If a minor child earns through YouTube, reality shows, or any other means, the question arises: Who will pay the tax? The answer to this is clearly spelled out in the Income Tax Act. Under different circumstances, sometimes the parents will pay the tax, and sometimes the child himself will pay the tax.

What is earned and unearned income?
A child's income can be of two types: earned, i.e., income earned through one's own hard work, and unearned, i.e., income from gifts, investments, or property.

Which category does social media income fall into?

If a child earns money through YouTube, Instagram, talent shows, or acting, it is considered earned income.

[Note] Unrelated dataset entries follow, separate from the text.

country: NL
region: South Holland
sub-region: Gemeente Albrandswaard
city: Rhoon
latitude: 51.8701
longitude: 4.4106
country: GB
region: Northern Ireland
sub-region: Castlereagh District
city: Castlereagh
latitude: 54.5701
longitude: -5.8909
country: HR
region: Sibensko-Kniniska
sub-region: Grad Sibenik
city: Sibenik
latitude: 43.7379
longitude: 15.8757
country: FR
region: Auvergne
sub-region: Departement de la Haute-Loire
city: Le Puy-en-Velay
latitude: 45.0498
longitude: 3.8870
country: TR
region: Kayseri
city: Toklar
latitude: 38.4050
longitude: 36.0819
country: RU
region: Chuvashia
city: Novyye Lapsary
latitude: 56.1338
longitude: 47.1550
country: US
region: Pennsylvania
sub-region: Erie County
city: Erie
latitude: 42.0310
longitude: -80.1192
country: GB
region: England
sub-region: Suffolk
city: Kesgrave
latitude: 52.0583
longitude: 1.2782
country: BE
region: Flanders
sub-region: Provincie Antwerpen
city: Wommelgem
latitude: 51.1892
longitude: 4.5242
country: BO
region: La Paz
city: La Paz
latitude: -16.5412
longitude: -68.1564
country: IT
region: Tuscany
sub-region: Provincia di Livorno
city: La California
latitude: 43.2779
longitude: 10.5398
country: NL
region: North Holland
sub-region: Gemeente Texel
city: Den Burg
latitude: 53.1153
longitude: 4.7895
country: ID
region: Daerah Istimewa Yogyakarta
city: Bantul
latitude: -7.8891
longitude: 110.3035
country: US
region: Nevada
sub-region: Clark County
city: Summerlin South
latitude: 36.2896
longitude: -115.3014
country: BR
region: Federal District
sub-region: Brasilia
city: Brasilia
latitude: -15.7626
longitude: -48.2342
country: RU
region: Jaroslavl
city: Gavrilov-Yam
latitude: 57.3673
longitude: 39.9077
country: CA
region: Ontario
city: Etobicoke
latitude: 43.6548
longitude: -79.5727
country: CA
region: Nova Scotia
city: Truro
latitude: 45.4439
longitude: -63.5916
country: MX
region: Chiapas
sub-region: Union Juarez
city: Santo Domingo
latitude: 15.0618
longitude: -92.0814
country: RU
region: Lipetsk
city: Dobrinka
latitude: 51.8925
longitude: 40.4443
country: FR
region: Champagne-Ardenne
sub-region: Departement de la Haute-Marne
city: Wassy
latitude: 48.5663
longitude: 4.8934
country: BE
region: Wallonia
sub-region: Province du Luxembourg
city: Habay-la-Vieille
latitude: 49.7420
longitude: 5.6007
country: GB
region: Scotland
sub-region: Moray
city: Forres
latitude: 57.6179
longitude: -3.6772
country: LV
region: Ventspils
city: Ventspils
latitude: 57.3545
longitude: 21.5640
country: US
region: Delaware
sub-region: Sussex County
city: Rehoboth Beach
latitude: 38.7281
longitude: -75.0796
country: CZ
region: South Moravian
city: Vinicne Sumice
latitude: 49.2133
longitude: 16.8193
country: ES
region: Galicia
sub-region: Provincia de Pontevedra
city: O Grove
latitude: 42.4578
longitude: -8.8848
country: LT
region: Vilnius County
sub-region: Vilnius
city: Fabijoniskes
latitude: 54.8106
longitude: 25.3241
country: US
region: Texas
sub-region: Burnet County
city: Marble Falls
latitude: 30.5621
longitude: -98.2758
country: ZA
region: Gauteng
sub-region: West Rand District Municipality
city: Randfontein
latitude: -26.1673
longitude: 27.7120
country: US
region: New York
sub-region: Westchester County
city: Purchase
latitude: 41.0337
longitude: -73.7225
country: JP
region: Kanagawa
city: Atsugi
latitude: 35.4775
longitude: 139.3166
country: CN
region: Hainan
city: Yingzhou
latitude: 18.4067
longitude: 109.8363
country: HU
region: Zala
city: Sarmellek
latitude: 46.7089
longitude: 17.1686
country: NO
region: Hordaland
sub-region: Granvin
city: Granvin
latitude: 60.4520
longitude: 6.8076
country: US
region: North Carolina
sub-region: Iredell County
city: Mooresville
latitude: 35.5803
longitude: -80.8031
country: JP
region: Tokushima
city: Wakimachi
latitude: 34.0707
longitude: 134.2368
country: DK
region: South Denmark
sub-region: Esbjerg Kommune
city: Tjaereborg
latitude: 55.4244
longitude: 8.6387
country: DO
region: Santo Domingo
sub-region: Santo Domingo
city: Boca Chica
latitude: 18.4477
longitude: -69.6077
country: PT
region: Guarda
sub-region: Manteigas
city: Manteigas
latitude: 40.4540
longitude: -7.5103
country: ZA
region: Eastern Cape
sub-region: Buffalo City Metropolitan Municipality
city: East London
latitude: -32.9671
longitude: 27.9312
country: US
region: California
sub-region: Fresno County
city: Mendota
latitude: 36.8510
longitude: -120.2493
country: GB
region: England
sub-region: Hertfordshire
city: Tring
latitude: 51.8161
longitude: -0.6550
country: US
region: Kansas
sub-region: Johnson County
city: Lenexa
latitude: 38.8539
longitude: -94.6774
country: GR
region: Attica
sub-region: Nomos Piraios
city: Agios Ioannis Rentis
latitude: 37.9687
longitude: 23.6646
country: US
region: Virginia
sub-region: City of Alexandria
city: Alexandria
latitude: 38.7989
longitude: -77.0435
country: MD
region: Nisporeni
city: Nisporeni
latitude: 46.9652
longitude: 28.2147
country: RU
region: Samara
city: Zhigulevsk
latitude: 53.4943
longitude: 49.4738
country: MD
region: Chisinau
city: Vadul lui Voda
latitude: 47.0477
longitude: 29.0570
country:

Gifts and FD interest are also income.

If a child has an FD, investment, or property in their name and receives interest on it, it is considered unearned income.

What does Section 64(1A) say?

According to Section 64(1A) of the Income Tax Act, a minor's income is added to the parents' income. This is called "clubbing of income."

Whose income will be added to?
The child's income will be added to the income of the parent with the higher income, meaning the one already subject to higher taxes.

₹1500 relief
Under Section 10(32), each child's income is exempted up to ₹1500. The remaining amount is added to the parents' income.

Understand the rules with an example:
If a child earns ₹60,000 in interest from an FD, then ₹58,500 will be added to the parent's income after subtracting ₹1,500.

When will the clubbing rule not apply?
If the child has earned money through their own hard work, talent, or skill, the clubbing rule will not apply.

Earnings from singing or acting?
If the child earns from reality shows, sports, acting, or art, their income will be considered separate.

What if they win the lottery?
If a minor wins the lottery, 30% TDS will be deducted directly, along with a surcharge and cess.

What if they divorce?
If the parents are separated, the child's income will be added to the income of the parent who has custody of the child.

Also, understand the case of orphaned children:
If the child is orphaned, they will have to file their ITR themselves (through a guardian).

How is a child's ITR filed?
Where a child is required to file their own ITR, a guardian files the return on their behalf. This requires the child to have a PAN.